— Passage shown —

The Met at 150
Upon the Metropolitan Museum of Art’s 150th anniversary, Allison Hewitt Ward takes a look back at the events 50 years ago that shaped the Met we know today.
Last week, New York’s Metropolitan Museum of Art celebrated its 150th anniversary. With its doors closed to the public, the occasion was marked by a low-fi video message from President and CEO Daniel H. Weiss and Director Max Hollein. Hollein’s introductory comments focused not on the collection and its history but the museum’s role in the community, highlighting laudable efforts by the institution to support health workers, including pivoting the textile conservation lab’s efforts to the production of hand-sewn masks.

— Given instruction —
From the text about the Met's 150th anniversary, print the words from "The Met at 150" up to and including "we know today.". Rely only on the text about the Met's 150th anniversary.

[Annotated element entries]
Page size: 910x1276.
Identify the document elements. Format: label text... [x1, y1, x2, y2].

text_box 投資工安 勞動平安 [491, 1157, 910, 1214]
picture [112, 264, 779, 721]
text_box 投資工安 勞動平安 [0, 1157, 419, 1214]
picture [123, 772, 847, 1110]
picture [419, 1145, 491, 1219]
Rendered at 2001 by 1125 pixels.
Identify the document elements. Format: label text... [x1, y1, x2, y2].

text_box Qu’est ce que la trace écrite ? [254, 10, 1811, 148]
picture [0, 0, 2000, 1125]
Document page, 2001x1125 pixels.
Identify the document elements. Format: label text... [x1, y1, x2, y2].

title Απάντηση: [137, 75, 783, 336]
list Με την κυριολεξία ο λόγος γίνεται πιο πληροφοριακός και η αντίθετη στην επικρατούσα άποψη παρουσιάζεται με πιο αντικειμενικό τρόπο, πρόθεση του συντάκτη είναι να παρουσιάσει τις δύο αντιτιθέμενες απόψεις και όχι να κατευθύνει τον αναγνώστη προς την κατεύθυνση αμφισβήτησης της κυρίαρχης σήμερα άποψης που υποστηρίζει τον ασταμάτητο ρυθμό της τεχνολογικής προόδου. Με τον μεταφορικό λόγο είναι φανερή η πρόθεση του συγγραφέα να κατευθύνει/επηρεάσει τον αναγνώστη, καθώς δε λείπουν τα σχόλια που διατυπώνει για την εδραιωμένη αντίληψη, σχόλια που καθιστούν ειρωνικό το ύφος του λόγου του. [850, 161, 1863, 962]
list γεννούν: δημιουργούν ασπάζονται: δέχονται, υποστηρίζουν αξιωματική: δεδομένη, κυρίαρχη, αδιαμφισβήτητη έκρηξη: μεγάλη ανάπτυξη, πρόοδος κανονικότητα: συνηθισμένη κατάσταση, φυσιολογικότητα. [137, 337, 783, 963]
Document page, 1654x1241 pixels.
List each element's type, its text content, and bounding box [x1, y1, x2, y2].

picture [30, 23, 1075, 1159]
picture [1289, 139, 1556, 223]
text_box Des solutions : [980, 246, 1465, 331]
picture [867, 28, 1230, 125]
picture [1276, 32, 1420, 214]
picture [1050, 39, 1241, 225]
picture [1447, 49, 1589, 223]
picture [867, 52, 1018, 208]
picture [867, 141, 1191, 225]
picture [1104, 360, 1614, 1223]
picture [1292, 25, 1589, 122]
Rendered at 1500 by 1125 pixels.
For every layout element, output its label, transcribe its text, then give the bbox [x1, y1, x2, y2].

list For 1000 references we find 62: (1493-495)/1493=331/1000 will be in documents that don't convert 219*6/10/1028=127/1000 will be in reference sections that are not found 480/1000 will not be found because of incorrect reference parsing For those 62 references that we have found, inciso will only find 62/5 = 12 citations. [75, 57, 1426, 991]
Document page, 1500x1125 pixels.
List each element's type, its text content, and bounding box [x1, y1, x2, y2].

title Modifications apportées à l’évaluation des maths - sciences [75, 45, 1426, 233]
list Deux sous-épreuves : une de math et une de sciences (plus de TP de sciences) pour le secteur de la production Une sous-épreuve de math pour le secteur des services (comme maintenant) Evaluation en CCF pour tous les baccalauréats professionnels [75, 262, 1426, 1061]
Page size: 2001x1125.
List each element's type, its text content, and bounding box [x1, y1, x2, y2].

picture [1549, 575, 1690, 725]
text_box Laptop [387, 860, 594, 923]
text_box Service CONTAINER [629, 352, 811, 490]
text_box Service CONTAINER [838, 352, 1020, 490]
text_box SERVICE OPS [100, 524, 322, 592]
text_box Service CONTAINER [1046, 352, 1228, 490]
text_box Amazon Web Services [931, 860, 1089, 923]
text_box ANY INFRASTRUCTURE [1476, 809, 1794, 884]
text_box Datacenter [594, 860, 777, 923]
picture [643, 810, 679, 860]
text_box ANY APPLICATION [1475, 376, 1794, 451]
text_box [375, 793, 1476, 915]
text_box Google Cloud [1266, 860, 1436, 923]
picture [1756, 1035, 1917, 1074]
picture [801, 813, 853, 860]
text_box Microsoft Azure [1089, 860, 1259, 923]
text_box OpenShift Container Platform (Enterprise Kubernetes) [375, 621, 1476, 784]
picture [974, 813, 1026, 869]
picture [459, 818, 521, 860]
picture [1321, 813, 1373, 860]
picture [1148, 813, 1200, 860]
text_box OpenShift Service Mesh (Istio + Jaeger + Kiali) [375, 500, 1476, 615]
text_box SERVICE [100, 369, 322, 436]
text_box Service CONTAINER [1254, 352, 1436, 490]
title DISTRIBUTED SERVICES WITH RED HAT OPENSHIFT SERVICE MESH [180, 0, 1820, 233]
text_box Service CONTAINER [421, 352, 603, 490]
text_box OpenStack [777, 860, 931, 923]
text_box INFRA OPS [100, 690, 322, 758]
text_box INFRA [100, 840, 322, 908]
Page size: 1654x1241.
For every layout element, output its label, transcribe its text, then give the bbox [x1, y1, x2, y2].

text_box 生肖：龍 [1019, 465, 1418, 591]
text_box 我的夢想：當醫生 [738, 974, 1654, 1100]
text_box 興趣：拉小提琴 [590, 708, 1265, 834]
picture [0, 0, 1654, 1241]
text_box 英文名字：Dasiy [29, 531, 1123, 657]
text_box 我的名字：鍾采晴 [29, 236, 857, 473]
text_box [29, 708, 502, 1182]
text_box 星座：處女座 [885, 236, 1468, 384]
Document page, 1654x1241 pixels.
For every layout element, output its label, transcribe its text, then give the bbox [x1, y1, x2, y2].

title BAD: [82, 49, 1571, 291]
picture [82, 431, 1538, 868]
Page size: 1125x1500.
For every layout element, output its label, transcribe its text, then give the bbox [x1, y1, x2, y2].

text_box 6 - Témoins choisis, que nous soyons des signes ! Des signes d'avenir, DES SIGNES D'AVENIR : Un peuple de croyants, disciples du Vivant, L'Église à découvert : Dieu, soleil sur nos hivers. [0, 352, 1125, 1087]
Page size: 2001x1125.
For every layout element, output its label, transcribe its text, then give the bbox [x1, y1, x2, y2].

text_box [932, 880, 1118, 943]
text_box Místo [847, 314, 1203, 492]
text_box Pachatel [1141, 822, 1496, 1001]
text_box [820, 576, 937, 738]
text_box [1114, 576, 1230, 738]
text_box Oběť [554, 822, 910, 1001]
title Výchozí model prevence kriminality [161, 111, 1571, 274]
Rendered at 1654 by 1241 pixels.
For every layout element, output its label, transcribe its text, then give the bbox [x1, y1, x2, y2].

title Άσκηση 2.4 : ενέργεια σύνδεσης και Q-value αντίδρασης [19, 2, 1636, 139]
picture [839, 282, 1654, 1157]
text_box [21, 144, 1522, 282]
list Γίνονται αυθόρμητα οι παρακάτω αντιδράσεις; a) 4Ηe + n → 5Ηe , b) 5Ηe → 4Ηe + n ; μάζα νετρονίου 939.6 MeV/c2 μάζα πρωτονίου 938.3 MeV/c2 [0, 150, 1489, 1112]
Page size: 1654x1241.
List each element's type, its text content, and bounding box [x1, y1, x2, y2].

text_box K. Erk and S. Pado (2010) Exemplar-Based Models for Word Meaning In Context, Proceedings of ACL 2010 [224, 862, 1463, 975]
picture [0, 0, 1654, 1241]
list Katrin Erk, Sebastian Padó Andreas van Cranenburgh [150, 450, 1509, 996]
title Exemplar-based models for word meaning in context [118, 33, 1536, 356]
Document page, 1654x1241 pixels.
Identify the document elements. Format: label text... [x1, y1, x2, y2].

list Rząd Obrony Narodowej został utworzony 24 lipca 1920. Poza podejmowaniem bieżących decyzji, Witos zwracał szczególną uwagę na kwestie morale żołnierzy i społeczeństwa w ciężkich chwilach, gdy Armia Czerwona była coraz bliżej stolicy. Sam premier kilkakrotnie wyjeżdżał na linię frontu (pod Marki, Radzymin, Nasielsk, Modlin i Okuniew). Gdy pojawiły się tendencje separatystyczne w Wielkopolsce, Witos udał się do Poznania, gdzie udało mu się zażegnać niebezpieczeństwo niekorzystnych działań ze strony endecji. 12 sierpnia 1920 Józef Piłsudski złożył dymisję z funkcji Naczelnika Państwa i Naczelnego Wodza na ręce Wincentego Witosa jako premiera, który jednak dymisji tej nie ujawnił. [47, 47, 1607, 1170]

— Problem solution —
The Met at 150
Upon the Metropolitan Museum of Art’s 150th anniversary, Allison Hewitt Ward takes a look back at the events 50 years ago that shaped the Met we know today.